EXERCISE
Rewrite the lines below as a numbered list, leaving out any blank lines.

EXCERPTED DATA
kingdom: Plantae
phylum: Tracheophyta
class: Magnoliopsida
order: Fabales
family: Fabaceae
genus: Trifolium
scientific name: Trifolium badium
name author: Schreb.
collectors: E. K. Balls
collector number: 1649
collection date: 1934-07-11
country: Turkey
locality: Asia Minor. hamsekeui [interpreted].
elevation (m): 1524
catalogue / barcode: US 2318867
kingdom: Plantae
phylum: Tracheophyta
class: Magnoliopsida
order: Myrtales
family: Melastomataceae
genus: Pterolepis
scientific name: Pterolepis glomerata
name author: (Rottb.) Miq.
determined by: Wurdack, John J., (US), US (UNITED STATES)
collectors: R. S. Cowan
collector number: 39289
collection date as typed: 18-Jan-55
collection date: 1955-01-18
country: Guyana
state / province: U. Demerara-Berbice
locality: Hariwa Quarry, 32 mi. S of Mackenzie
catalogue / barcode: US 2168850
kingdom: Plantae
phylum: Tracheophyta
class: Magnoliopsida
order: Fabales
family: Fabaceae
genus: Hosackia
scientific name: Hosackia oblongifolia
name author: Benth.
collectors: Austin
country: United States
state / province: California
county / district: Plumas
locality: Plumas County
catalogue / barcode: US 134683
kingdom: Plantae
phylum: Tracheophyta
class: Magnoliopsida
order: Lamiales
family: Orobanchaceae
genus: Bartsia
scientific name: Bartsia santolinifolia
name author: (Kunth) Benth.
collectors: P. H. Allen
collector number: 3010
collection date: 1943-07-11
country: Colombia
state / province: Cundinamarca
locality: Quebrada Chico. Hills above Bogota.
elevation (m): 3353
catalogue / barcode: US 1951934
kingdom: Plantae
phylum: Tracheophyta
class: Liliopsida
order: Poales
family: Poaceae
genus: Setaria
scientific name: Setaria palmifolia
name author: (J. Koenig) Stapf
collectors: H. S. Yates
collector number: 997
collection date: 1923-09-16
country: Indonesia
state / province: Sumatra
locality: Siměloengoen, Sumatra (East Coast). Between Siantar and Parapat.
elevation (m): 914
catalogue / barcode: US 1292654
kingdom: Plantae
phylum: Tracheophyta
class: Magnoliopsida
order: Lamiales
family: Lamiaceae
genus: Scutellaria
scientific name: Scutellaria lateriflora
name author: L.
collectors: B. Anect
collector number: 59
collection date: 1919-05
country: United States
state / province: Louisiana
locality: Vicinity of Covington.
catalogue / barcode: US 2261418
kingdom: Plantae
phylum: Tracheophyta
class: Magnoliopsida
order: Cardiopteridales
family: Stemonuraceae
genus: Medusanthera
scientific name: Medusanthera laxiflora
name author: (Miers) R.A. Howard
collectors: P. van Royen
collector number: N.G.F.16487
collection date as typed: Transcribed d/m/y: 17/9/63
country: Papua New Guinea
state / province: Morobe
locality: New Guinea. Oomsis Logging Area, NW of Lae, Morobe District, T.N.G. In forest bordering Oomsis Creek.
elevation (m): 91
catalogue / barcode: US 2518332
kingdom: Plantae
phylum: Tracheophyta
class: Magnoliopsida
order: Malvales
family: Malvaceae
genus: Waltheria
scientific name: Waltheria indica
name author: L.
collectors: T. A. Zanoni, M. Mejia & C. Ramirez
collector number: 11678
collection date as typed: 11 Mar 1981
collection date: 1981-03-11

THE ANSWER
1. kingdom: Plantae
2. phylum: Tracheophyta
3. class: Magnoliopsida
4. order: Fabales
5. family: Fabaceae
6. genus: Trifolium
7. scientific name: Trifolium badium
8. name author: Schreb.
9. collectors: E. K. Balls
10. collector number: 1649
11. collection date: 1934-07-11
12. country: Turkey
13. locality: Asia Minor. hamsekeui [interpreted].
14. elevation (m): 1524
15. catalogue / barcode: US 2318867
16. kingdom: Plantae
17. phylum: Tracheophyta
18. class: Magnoliopsida
19. order: Myrtales
20. family: Melastomataceae
21. genus: Pterolepis
22. scientific name: Pterolepis glomerata
23. name author: (Rottb.) Miq.
24. determined by: Wurdack, John J., (US), US (UNITED STATES)
25. collectors: R. S. Cowan
26. collector number: 39289
27. collection date as typed: 18-Jan-55
28. collection date: 1955-01-18
29. country: Guyana
30. state / province: U. Demerara-Berbice
31. locality: Hariwa Quarry, 32 mi. S of Mackenzie
32. catalogue / barcode: US 2168850
33. kingdom: Plantae
34. phylum: Tracheophyta
35. class: Magnoliopsida
36. order: Fabales
37. family: Fabaceae
38. genus: Hosackia
39. scientific name: Hosackia oblongifolia
40. name author: Benth.
41. collectors: Austin
42. country: United States
43. state / province: California
44. county / district: Plumas
45. locality: Plumas County
46. catalogue / barcode: US 134683
47. kingdom: Plantae
48. phylum: Tracheophyta
49. class: Magnoliopsida
50. order: Lamiales
51. family: Orobanchaceae
52. genus: Bartsia
53. scientific name: Bartsia santolinifolia
54. name author: (Kunth) Benth.
55. collectors: P. H. Allen
56. collector number: 3010
57. collection date: 1943-07-11
58. country: Colombia
59. state / province: Cundinamarca
60. locality: Quebrada Chico. Hills above Bogota.
61. elevation (m): 3353
62. catalogue / barcode: US 1951934
63. kingdom: Plantae
64. phylum: Tracheophyta
65. class: Liliopsida
66. order: Poales
67. family: Poaceae
68. genus: Setaria
69. scientific name: Setaria palmifolia
70. name author: (J. Koenig) Stapf
71. collectors: H. S. Yates
72. collector number: 997
73. collection date: 1923-09-16
74. country: Indonesia
75. state / province: Sumatra
76. locality: Siměloengoen, Sumatra (East Coast). Between Siantar and Parapat.
77. elevation (m): 914
78. catalogue / barcode: US 1292654
79. kingdom: Plantae
80. phylum: Tracheophyta
81. class: Magnoliopsida
82. order: Lamiales
83. family: Lamiaceae
84. genus: Scutellaria
85. scientific name: Scutellaria lateriflora
86. name author: L.
87. collectors: B. Anect
88. collector number: 59
89. collection date: 1919-05
90. country: United States
91. state / province: Louisiana
92. locality: Vicinity of Covington.
93. catalogue / barcode: US 2261418
94. kingdom: Plantae
95. phylum: Tracheophyta
96. class: Magnoliopsida
97. order: Cardiopteridales
98. family: Stemonuraceae
99. genus: Medusanthera
100. scientific name: Medusanthera laxiflora
101. name author: (Miers) R.A. Howard
102. collectors: P. van Royen
103. collector number: N.G.F.16487
104. collection date as typed: Transcribed d/m/y: 17/9/63
105. country: Papua New Guinea
106. state / province: Morobe
107. locality: New Guinea. Oomsis Logging Area, NW of Lae, Morobe District, T.N.G. In forest bordering Oomsis Creek.
108. elevation (m): 91
109. catalogue / barcode: US 2518332
110. kingdom: Plantae
111. phylum: Tracheophyta
112. class: Magnoliopsida
113. order: Malvales
114. family: Malvaceae
115. genus: Waltheria
116. scientific name: Waltheria indica
117. name author: L.
118. collectors: T. A. Zanoni, M. Mejia & C. Ramirez
119. collector number: 11678
120. collection date as typed: 11 Mar 1981
121. collection date: 1981-03-11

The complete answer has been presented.